Activation of the Unfolded Protein Response via Co-expression of the HAC1i Gene Enhances Expression of Recombinant Elastase in Pichia pastoris

The effects of activation of the unfolded protein response (UPR) via co-expression of the HAC1(i) gene on the production of the recombinant Pseudomonas aeruginosa elastase (rPAE) in Pichia pastoris GS115 were evaluated in this study. The results showed that expression of the HAC1(i) gene significantly increased the level of Kar2p (a hallmark of UPR activation) in P. pastoris GS115, demonstrating activation of the UPR. This gene did not affect the growth of yeast in the buffered glycerol-complex medium but stimulated its growth in the buffered methanol-complex medium. Co-expression of the HAC1(i) gene enhanced the expression level of the heterogeneously N-glycosylated forms of rPAE, as the caseinolytic activity in the supernatant of the various glycoforms of rPAE expressed in P. pastoris GS115/HAC1 was increased 1.8-3.9-fold compared to that in the control strain P. pastoris GS115, respectively.

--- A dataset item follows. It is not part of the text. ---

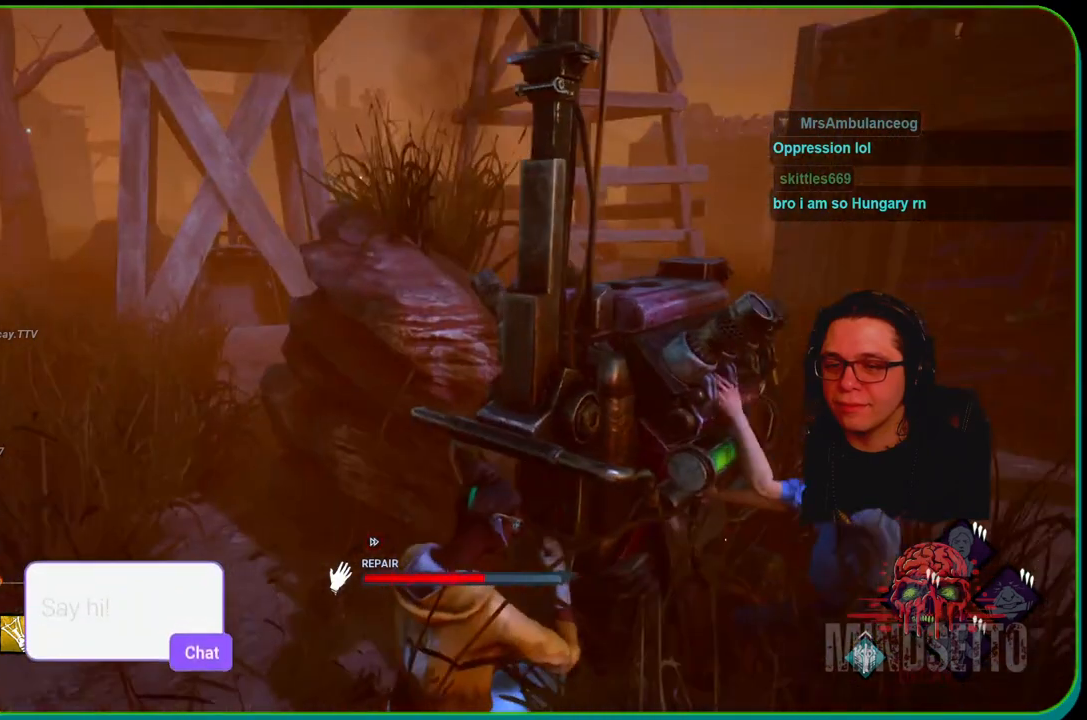
{"buttons": ["R1"], "left_stick": "up-left", "right_stick": "center", "events": [[500, "left_stick", "up-left"]]}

The stimulating effects of co-expression of the gene on rPAE production were observed when 0.5, 1.0, and 2.0% methanol were added every 24 h, as the caseinolytic activity of supernatants of P. pastoris GS115/HAC1 expressing wild-type of rPAE was increased 3.3-, 1.9-, and 1.7-fold at the corresponding methanol concentration. Further, activation of UPR via co-expression of the HAC1(i) gene enhanced rPAE secretion in P. pastoris at 20, 24, and 28 degrees C, as the caseinolytic activity of supernatants of P. pastoris GS115/HAC1 expressing wild-type rPAE was increased 2.3-, 2.1-, and 2.8-fold over the tested temperatures.